◆ PROBLEM REQUIREMENTS: Reproduce the entries from their beginning through the line containing "adds to the relentless sonic assault.", inclusive, swapping "soul" for "spirit" and leaving everything else unchanged.

◆ DATA FOR PROCESSING:
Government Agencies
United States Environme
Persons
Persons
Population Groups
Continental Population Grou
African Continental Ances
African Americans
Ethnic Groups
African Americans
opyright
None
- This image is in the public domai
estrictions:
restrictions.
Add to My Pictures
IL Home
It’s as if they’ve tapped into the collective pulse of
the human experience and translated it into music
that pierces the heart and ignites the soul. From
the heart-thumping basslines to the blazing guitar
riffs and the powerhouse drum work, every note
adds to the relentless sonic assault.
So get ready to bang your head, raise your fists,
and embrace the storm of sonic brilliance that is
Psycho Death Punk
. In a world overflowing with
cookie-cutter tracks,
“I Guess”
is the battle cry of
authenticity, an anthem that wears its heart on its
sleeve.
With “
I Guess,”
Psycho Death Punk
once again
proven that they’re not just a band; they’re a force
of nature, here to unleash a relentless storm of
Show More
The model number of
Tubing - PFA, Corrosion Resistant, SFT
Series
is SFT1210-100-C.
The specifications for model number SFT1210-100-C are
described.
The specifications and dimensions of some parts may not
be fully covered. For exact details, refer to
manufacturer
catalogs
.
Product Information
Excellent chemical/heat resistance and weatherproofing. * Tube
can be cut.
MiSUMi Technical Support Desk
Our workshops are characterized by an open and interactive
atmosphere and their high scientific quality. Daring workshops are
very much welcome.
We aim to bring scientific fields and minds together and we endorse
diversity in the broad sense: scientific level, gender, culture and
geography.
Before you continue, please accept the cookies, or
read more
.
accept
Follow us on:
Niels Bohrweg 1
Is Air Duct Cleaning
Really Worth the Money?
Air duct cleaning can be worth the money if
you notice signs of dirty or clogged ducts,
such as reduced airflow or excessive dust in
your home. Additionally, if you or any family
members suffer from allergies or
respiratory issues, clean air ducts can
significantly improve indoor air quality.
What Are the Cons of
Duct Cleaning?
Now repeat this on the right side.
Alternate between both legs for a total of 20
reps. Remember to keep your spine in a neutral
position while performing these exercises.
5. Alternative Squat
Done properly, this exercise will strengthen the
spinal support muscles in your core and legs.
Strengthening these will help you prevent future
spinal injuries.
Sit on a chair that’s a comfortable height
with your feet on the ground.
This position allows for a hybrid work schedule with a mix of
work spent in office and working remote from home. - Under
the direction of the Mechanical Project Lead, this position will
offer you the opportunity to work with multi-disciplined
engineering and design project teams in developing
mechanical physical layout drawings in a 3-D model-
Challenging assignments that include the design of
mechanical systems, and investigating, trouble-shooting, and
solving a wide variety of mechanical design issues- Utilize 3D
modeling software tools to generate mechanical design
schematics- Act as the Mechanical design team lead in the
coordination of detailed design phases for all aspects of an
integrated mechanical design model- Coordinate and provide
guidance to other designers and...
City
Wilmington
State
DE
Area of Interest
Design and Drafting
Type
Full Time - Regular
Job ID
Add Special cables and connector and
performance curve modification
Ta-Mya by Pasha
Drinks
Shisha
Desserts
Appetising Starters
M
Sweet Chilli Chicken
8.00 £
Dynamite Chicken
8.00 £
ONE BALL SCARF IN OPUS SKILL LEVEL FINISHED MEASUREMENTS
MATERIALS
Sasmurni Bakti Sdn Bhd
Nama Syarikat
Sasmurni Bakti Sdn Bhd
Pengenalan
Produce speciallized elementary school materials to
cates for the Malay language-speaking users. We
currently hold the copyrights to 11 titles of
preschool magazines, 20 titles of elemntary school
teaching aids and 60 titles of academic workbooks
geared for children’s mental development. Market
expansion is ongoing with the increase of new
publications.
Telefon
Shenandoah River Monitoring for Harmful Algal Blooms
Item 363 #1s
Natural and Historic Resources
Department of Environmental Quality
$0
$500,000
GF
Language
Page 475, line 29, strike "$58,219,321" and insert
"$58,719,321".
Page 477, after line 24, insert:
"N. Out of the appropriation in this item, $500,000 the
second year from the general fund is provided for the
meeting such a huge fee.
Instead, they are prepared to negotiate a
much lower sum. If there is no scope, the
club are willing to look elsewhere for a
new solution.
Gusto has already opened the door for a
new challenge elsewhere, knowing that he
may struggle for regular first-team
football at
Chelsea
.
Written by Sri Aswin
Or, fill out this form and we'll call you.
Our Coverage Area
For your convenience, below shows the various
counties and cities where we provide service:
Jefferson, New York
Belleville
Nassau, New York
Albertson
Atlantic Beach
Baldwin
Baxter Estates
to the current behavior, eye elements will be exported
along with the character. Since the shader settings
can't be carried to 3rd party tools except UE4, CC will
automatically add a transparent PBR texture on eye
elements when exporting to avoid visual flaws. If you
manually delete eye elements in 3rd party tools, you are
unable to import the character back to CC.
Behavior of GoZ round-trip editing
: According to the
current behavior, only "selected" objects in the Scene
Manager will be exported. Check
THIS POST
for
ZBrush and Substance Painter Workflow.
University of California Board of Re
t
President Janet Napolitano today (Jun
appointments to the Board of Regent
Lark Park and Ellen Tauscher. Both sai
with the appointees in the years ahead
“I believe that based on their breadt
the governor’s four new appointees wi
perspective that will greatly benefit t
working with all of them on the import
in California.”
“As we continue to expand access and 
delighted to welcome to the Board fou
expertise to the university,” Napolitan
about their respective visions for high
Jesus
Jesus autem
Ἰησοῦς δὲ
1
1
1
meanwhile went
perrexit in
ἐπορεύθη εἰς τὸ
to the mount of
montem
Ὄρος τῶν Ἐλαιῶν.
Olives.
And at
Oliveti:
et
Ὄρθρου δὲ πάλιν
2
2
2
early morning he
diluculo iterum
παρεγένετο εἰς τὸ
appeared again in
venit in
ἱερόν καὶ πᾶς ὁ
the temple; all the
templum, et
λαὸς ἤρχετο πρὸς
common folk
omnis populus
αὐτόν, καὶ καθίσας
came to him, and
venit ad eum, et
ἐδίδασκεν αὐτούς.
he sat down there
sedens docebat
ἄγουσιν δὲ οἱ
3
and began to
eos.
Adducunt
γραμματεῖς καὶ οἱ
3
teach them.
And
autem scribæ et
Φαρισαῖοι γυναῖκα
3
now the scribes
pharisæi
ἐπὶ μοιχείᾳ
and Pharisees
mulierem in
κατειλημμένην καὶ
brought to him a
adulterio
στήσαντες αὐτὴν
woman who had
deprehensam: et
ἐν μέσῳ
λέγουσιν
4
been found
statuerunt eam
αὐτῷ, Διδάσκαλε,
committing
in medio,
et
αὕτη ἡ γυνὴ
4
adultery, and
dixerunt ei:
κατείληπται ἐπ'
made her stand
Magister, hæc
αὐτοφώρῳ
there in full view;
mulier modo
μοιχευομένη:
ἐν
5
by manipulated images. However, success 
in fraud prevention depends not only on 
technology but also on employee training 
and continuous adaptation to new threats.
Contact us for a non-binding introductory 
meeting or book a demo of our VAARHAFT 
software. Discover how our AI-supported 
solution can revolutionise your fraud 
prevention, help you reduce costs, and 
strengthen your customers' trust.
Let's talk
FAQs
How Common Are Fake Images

◆ SOLUTION TO THIS PROBLEM:
Government Agencies
United States Environme
Persons
Persons
Population Groups
Continental Population Grou
African Continental Ances
African Americans
Ethnic Groups
African Americans
opyright
None
- This image is in the public domai
estrictions:
restrictions.
Add to My Pictures
IL Home
It’s as if they’ve tapped into the collective pulse of
the human experience and translated it into music
that pierces the heart and ignites the spirit. From
the heart-thumping basslines to the blazing guitar
riffs and the powerhouse drum work, every note
adds to the relentless sonic assault.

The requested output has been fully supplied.